[Page-level text extractions]

____

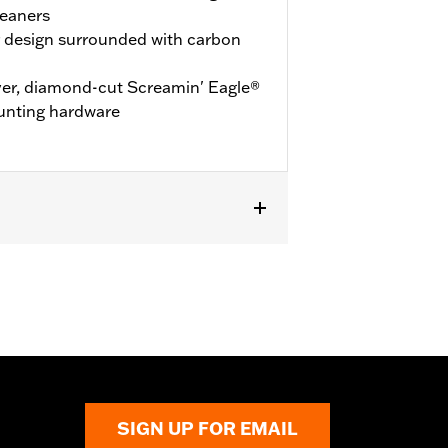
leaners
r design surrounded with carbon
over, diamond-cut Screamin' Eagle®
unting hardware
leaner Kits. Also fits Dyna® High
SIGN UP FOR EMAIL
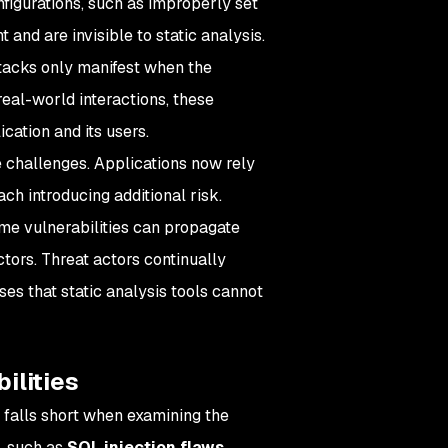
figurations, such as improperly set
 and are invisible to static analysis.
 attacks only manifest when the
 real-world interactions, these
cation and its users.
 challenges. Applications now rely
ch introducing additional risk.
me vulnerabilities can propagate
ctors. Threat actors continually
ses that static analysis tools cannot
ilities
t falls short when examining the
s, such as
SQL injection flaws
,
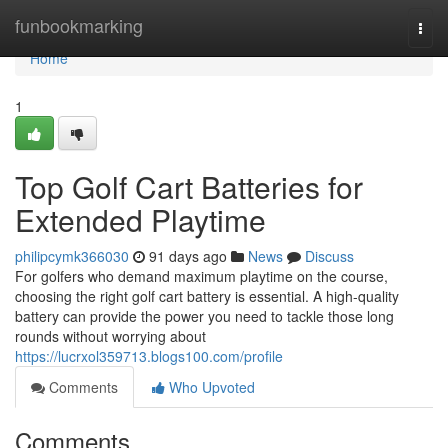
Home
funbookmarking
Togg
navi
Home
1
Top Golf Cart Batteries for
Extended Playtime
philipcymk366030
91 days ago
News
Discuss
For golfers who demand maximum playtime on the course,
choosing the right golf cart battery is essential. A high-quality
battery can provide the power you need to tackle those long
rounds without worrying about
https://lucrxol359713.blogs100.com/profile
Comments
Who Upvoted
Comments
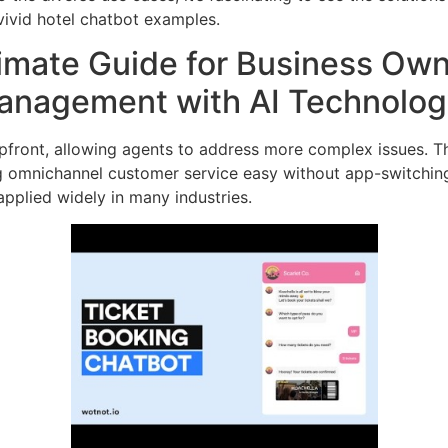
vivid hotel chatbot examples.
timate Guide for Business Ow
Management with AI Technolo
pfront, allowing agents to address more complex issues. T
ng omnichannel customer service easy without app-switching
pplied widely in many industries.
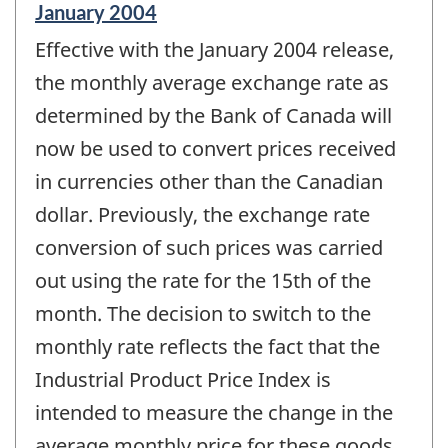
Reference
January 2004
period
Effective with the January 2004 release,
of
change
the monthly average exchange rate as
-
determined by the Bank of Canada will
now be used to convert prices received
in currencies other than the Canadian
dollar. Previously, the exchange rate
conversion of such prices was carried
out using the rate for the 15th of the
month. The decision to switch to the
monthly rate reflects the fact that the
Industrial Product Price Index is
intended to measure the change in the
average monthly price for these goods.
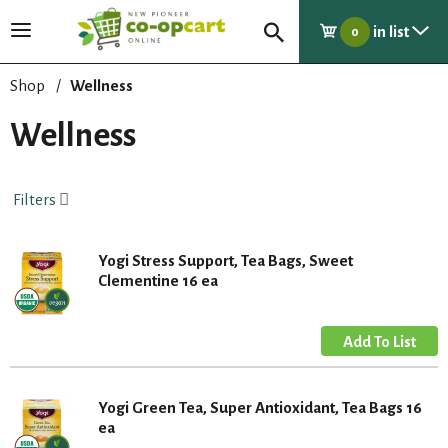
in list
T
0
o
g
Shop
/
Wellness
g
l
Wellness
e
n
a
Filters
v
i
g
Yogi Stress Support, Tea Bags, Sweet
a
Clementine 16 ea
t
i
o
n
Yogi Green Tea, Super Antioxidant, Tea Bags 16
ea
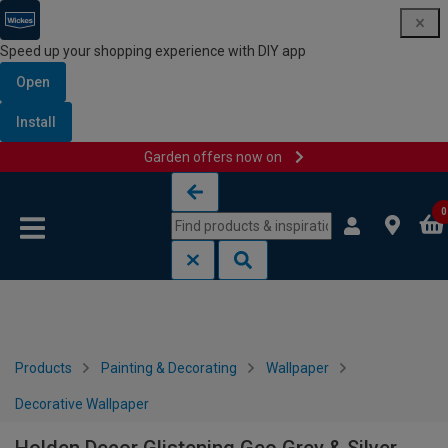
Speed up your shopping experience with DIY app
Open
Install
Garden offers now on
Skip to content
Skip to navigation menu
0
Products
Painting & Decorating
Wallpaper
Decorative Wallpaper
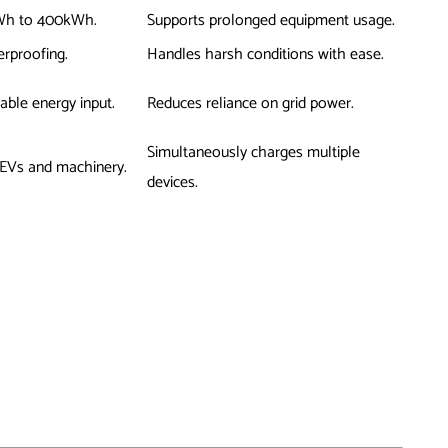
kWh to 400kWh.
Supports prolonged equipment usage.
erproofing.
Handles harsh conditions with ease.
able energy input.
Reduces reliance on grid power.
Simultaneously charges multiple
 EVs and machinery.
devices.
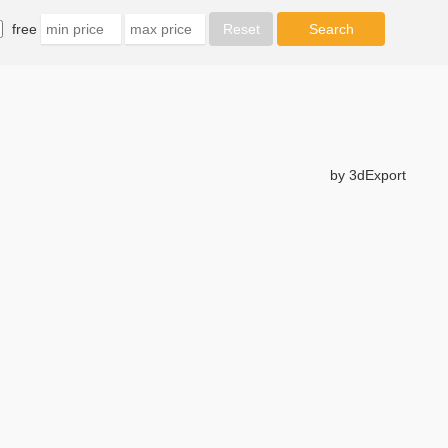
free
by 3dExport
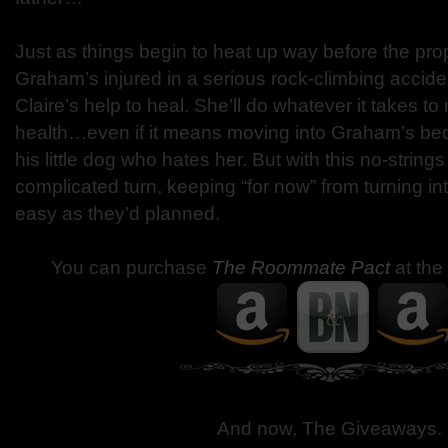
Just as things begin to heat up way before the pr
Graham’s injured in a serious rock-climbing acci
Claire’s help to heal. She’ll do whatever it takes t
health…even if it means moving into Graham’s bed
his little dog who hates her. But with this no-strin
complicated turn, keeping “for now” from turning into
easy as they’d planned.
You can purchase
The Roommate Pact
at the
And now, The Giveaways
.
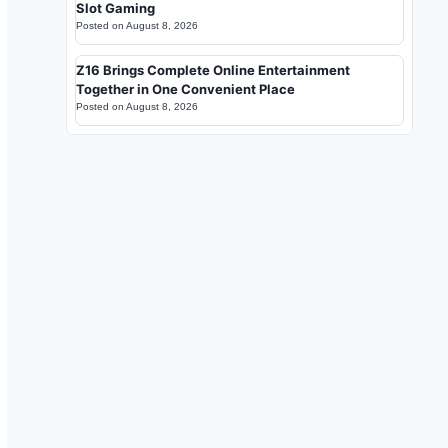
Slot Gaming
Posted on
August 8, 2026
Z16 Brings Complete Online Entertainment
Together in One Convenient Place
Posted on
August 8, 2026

____

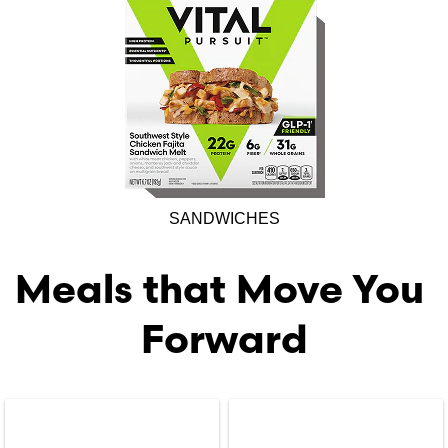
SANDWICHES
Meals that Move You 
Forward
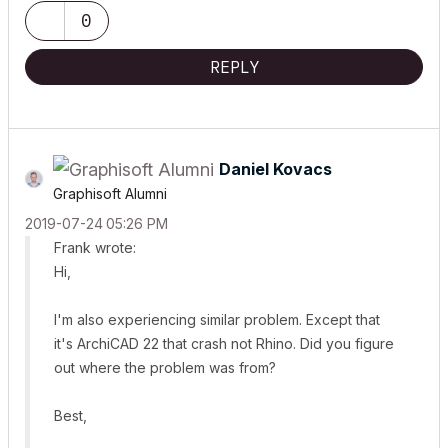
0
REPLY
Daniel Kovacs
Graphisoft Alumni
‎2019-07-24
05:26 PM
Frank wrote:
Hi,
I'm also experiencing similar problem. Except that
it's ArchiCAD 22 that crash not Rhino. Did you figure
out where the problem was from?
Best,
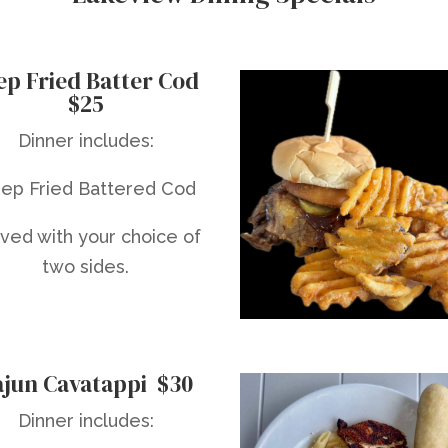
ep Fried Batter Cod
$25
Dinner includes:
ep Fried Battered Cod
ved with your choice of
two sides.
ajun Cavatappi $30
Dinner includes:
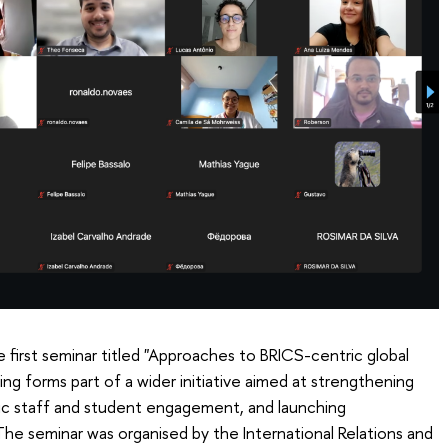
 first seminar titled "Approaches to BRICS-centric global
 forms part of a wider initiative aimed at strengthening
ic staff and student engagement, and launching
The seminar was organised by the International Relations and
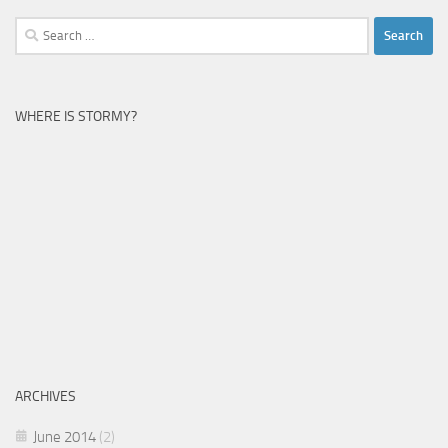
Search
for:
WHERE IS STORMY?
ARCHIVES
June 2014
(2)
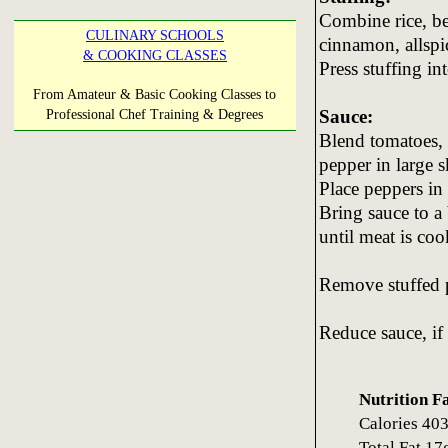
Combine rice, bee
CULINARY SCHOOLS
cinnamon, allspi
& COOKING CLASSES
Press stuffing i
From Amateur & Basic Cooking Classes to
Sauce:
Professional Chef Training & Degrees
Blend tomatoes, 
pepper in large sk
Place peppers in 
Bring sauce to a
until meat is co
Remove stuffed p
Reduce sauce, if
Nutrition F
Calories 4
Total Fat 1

____

> **Task brief**: Extract exactly and only the lines above from the line containing "Remove stuffed p" through the line containing "Total Fat 1", both end lines included.

> **Your solution**:
Remove stuffed p
Reduce sauce, if
Nutrition F
Calories 4
Total Fat 1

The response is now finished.